Job
Exactly as written, return all the data, leaving its pictures behind.

Provided records
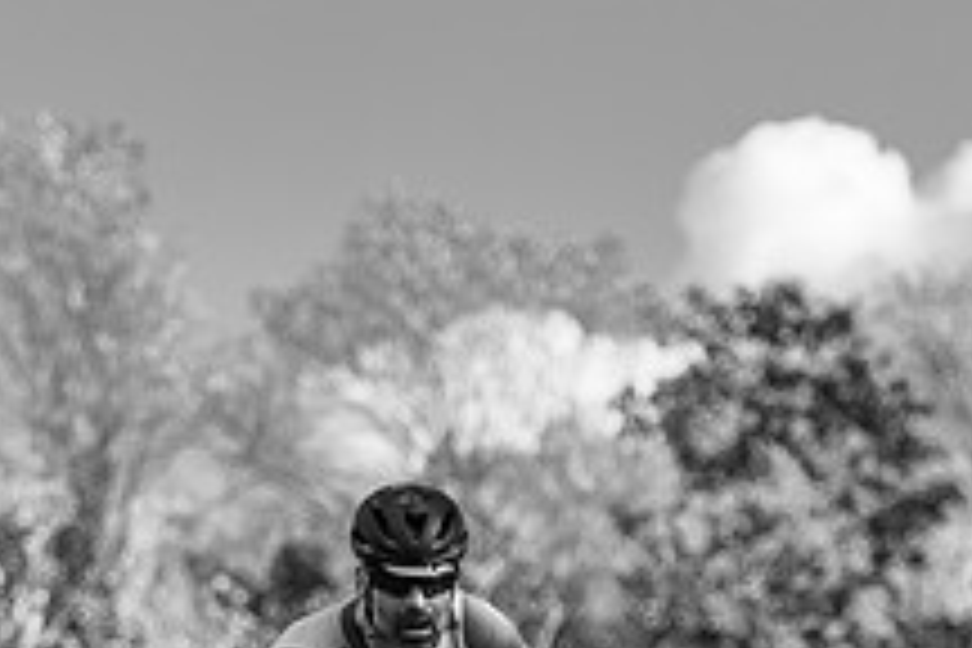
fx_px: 7397
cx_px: 369
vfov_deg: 5.0
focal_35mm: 274
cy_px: 758
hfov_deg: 7.5
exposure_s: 1/2500
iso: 160
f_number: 2.8
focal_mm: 102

Result of this task
fx_px: 7397
cx_px: 369
vfov_deg: 5.0
focal_35mm: 274
cy_px: 758
hfov_deg: 7.5
exposure_s: 1/2500
iso: 160
f_number: 2.8
focal_mm: 102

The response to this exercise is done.